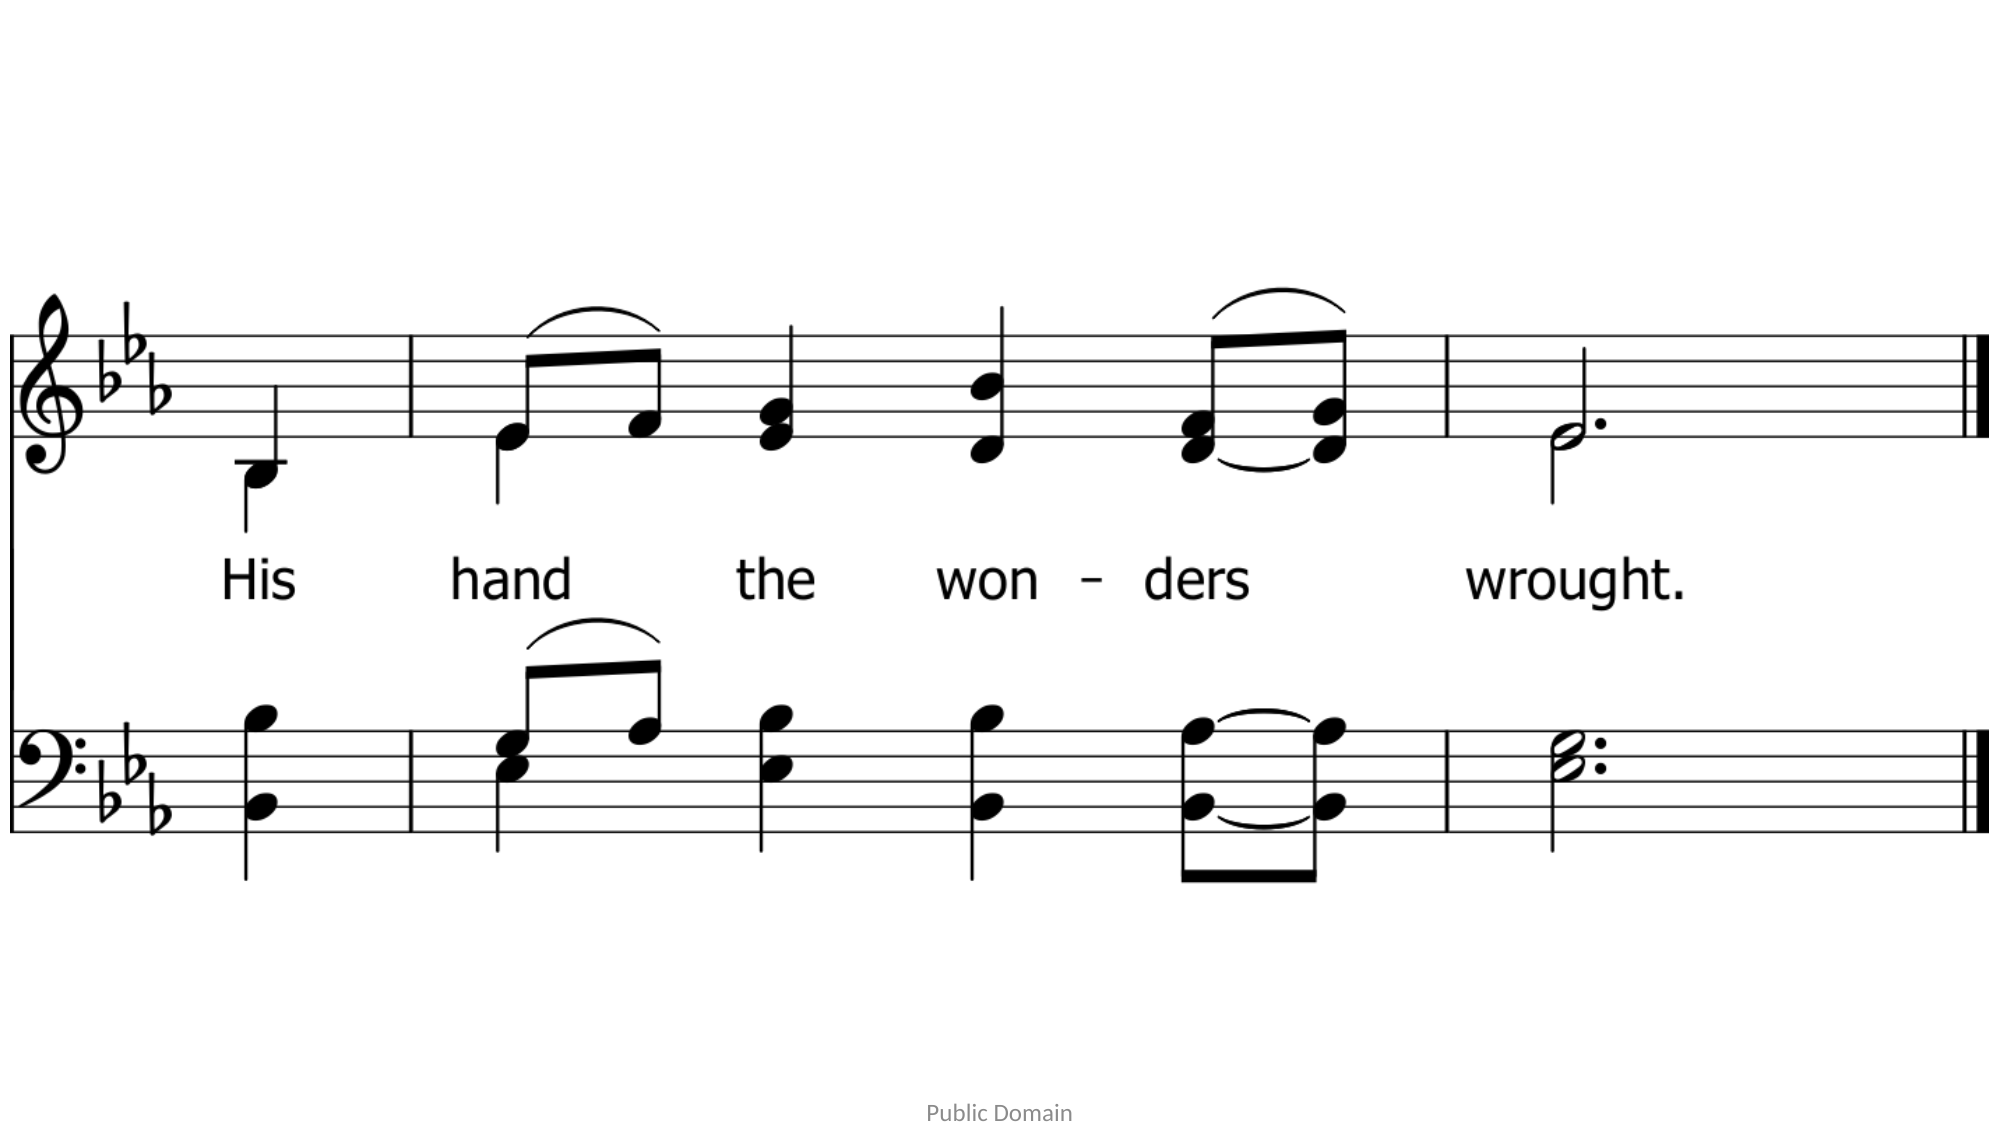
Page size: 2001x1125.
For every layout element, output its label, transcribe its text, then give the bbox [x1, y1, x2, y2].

footer Public Domain [662, 1081, 1338, 1125]
picture [10, 277, 1989, 916]
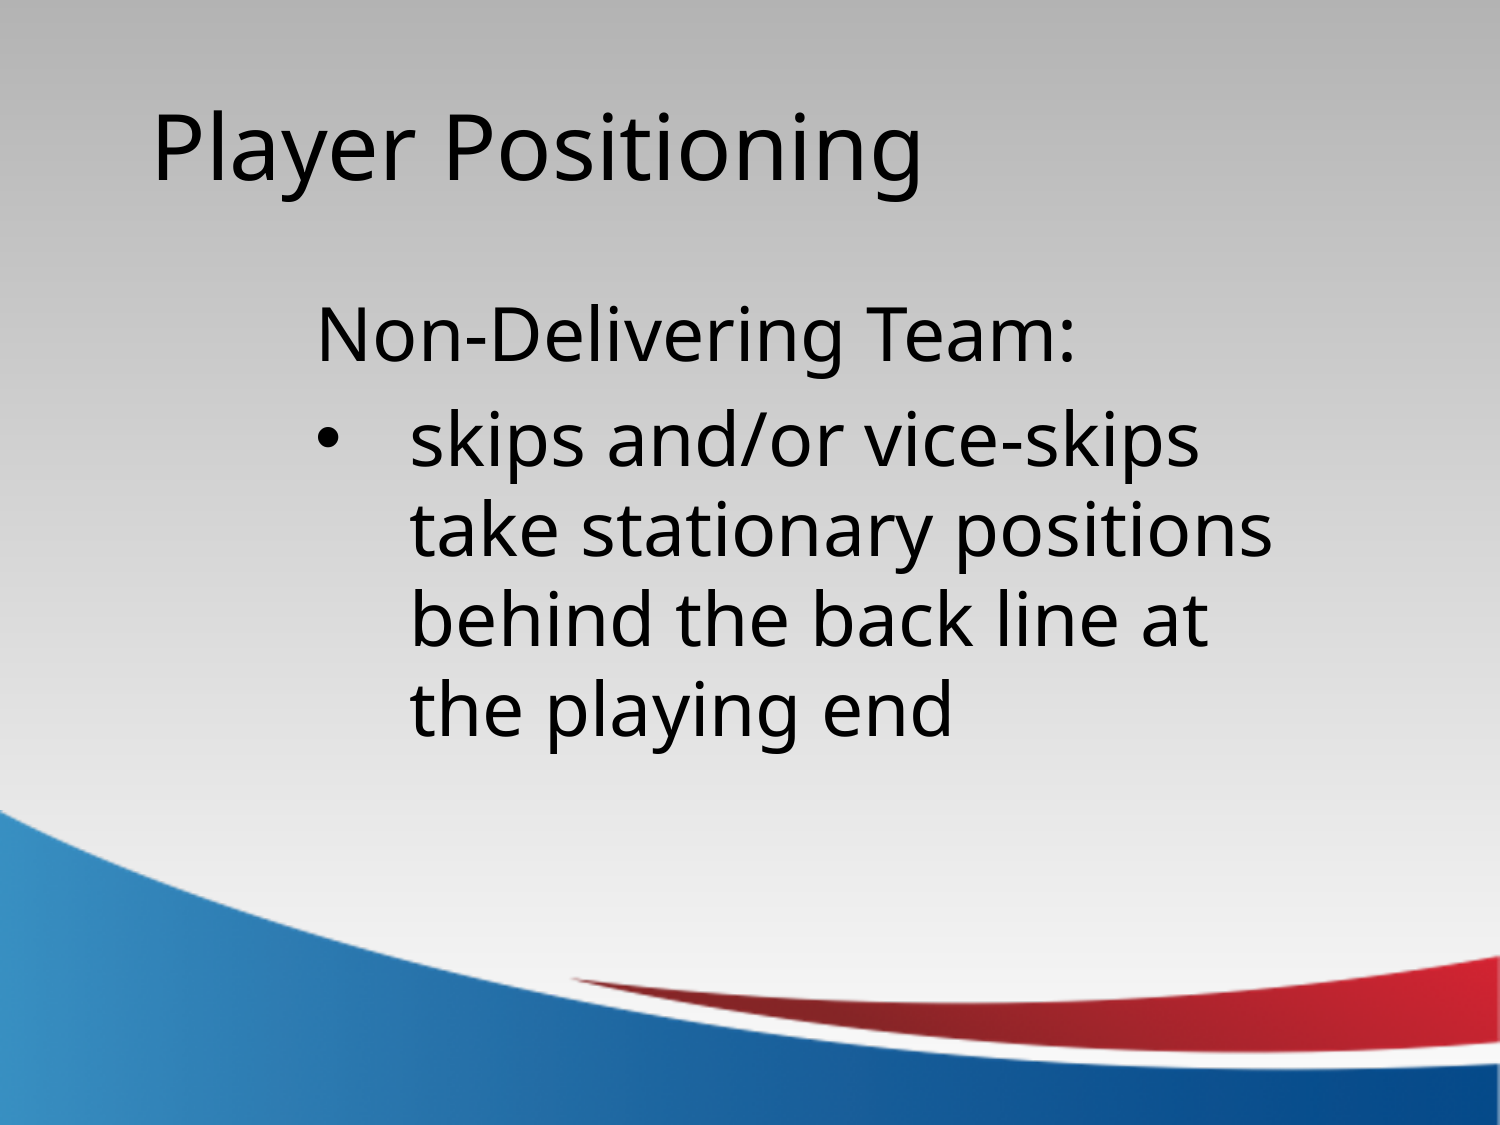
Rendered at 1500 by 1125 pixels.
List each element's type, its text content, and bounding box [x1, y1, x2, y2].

picture [0, 810, 1500, 1125]
list Player Positioning [135, 81, 1353, 232]
list Non-Delivering Team: skips and/or vice-skips take stationary positions behind the back line at the playing end [301, 278, 1353, 917]
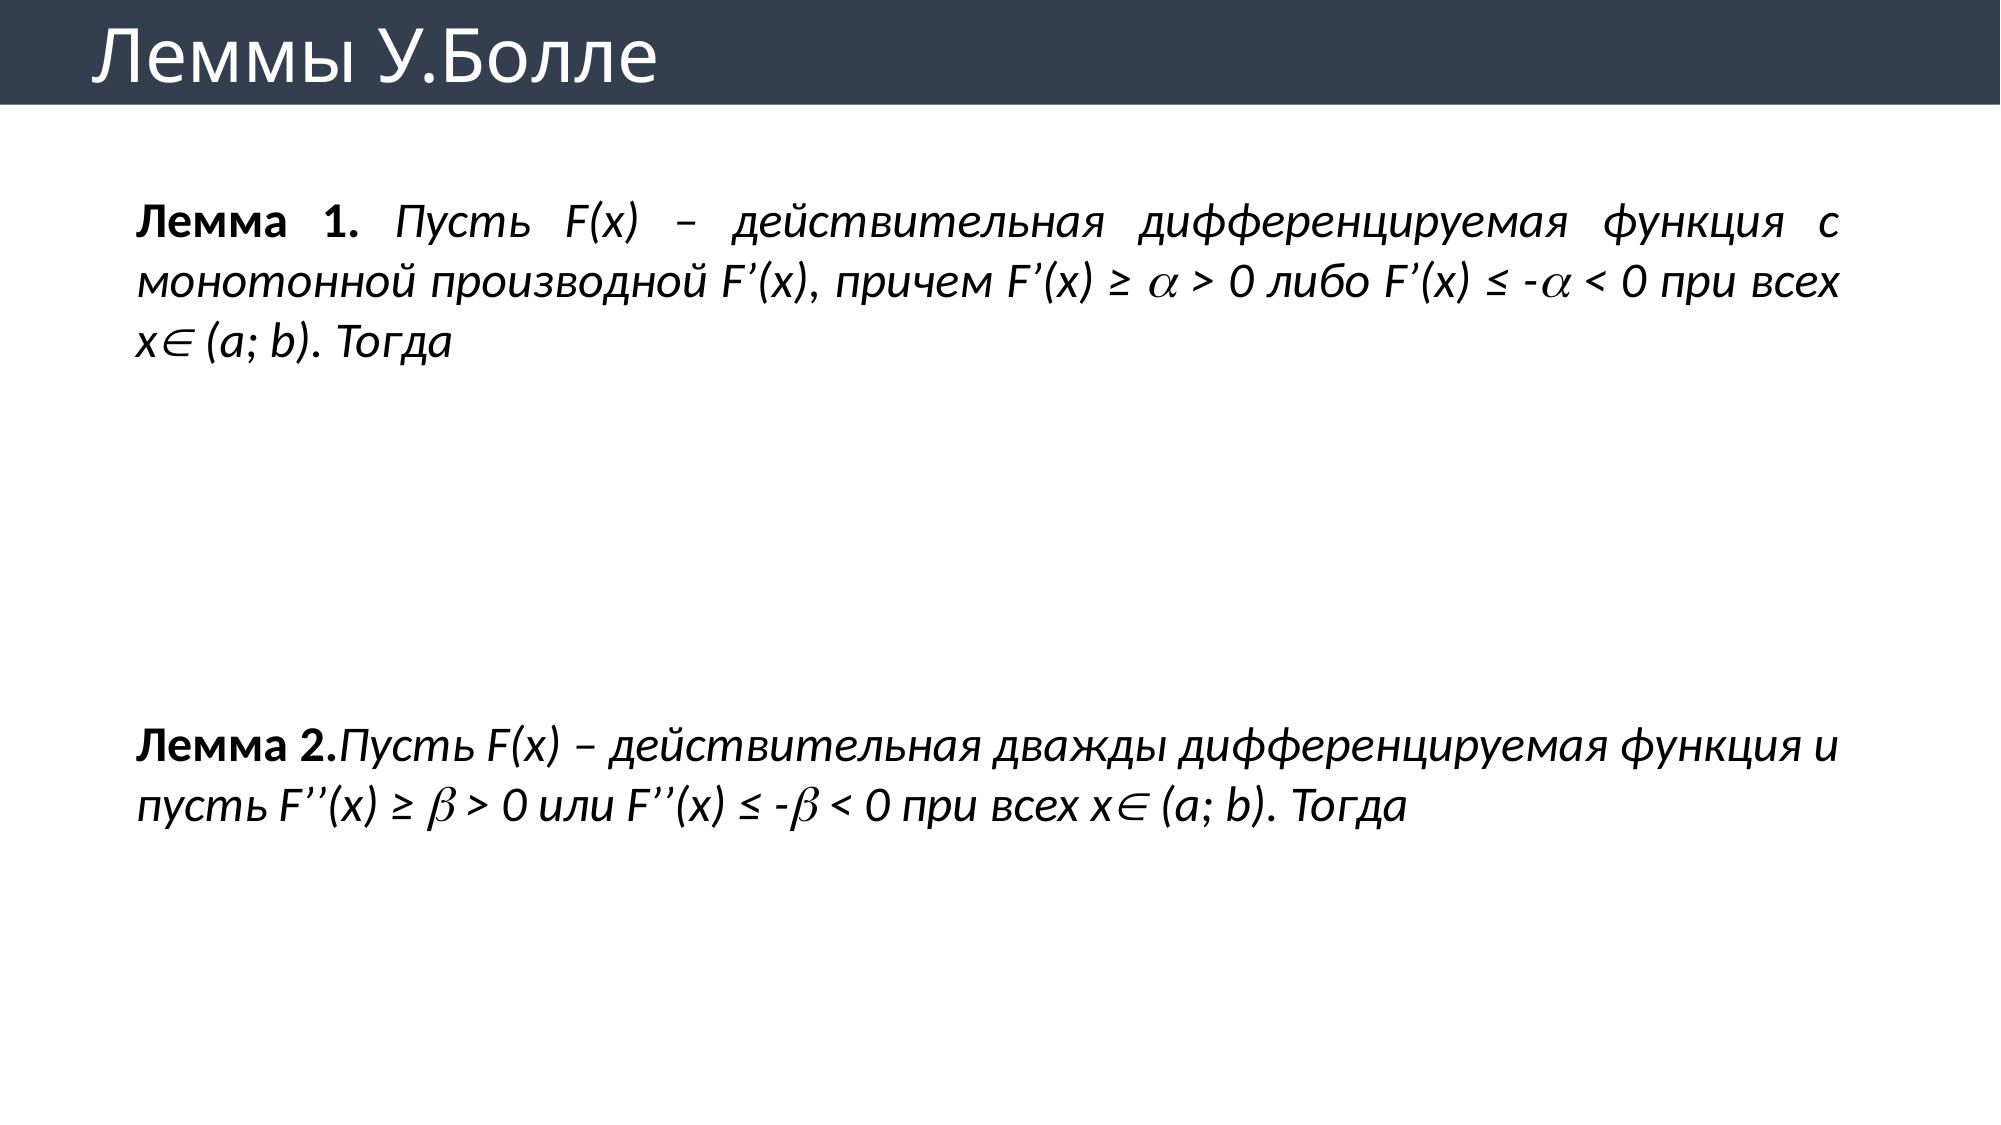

===

**Exercise instructions**
Every line from the one with "For every layout" through the end of the records is to be reproduced exactly, and the pictures are to be left out.

**Output of the task**
For every layout element, output its label, transcribe its text, then give the bbox [x1, y1, x2, y2].

footer Public Domain [662, 1081, 1338, 1125]
picture [10, 277, 1989, 916]
Rendered at 1500 by 1125 pixels.
List each element's type, its text content, and bounding box [x1, y1, x2, y2].

picture [0, 810, 1500, 1125]
list Player Positioning [135, 81, 1353, 232]
list Non-Delivering Team: skips and/or vice-skips take stationary positions behind the back line at the playing end [301, 278, 1353, 917]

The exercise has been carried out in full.